(Stored data entries)
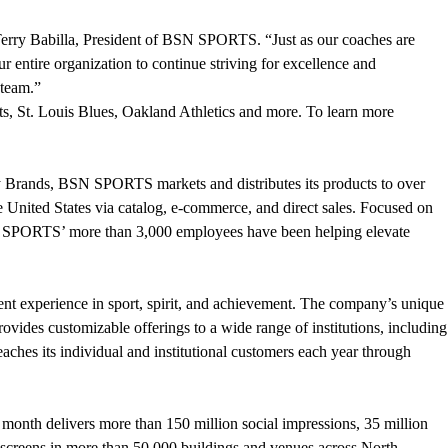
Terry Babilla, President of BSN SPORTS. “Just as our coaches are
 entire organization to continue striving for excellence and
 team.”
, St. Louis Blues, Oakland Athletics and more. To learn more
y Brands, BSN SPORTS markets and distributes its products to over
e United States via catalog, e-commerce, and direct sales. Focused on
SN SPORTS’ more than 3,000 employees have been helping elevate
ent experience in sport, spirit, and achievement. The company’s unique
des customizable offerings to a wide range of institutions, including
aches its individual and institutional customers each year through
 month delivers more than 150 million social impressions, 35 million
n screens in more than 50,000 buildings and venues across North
* * *
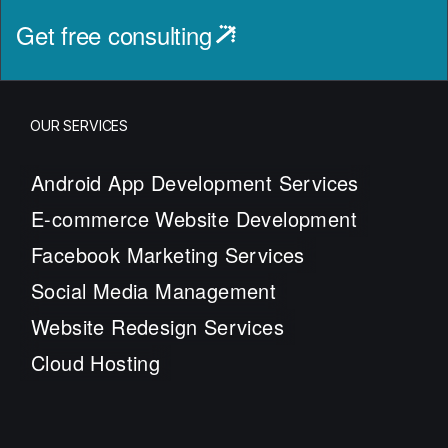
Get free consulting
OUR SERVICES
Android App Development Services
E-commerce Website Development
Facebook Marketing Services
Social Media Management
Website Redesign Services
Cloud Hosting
* * *
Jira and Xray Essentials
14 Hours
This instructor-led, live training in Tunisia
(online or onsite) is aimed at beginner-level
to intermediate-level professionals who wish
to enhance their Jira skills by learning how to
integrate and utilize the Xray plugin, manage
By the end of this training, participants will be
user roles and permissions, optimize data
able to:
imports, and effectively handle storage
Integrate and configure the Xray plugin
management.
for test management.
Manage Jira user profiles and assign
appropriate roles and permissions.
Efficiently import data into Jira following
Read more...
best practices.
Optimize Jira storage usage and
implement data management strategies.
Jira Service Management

* **Instructions to follow**: Return each line of the records that contains the word "roles".

* **Answer section**:
user roles and permissions, optimize data
appropriate roles and permissions.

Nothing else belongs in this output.